Misaki seemed oblivious to our discomfort. Turning to me, she said, ‘Are you ready for your surprise?’
I raised my eyebrows at her. What did Isamu have to do with my surprise?
Then he held out his arms and I noticed he was holding something covered in a cloth. ‘This is for you, Kasumi.’
For the second time that day I lifted a cloth to uncover a gift, this time a scroll. I looked up, puzzled, to see Misaki and Isamu watching me eagerly. I unrolled the scroll and saw to my astonishment one of my own paintings framed by silk. It was of a tree in the forest where I had once walked every day, the thin mist of early autumn drifting through its branches.
‘Where did you . . .? How . . .?’ I glanced from one to the other.

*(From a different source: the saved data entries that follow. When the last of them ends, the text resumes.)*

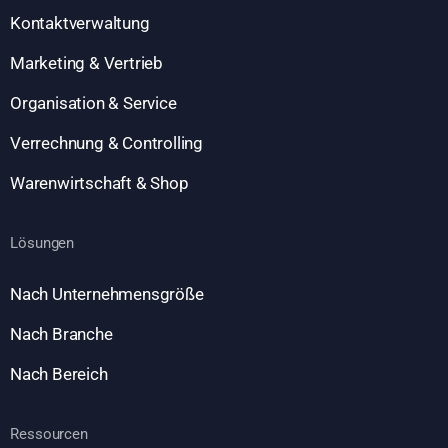
Kontaktverwaltung
Marketing & Vertrieb
Organisation & Service
Verrechnung & Controlling
Warenwirtschaft & Shop
Lösungen
Nach Unternehmensgröße
Nach Branche
Nach Bereich
Ressourcen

Misaki smiled. ‘I saved it after one of our lessons. I didn’t think you’d mind.’
In a corner of the painting characters were inscribed in elegant calligraphy.
‘What does it say?’
‘Mist drapes the valley
Closing its hand on each branch
Stroking ev’ry leaf,’ Misaki recited.
‘That’s my grandmother’s poem!’
‘It was so beautiful it stuck in my head, and this picture of yours made me think of it. Isamu did the calligraphy.’
I felt a catch in my throat to see my grandmother’s words alongside my own picture and had to blink back the tears.
‘Oh no, it was a bad idea, wasn’t it? We’ve made you homesick.’
‘No, it’s not that. It’s . . .’ I cleared my throat. ‘You couldn’t have given me anything I would love better.’
That night I unrolled the scroll again. It wasn’t for me to declare the picture worthy of being made into a scroll, but I did know it was successful in one respect. When I looked at it I felt what it was like to stand in the forest with the mist swirling around the trees, the cold cloak of it touching my skin. I had my valley here with me. I didn’t need to miss it because I carried it inside myself and I could return there with my brush. I had captured the feeling of the forest in my painting, just as Grandmother had captured the feeling with her words.
Reverently I placed the scroll in the small chest in my alcove alongside the book in which Grandfather had written Grandmother’s poems. My treasured possessions: my grandmother’s poems in my grandfather’s hand, and now the work of my own hand with my grandmother’s poem inscribed by Isamu.
Grandfather had thought I was special. Was this what he meant? I had found a use for my eyes and my hands, a gift with which I could express myself without the words that got me into trouble. Then I thought of the portrait I had painted of Misaki and remembered that not all gifts were benign.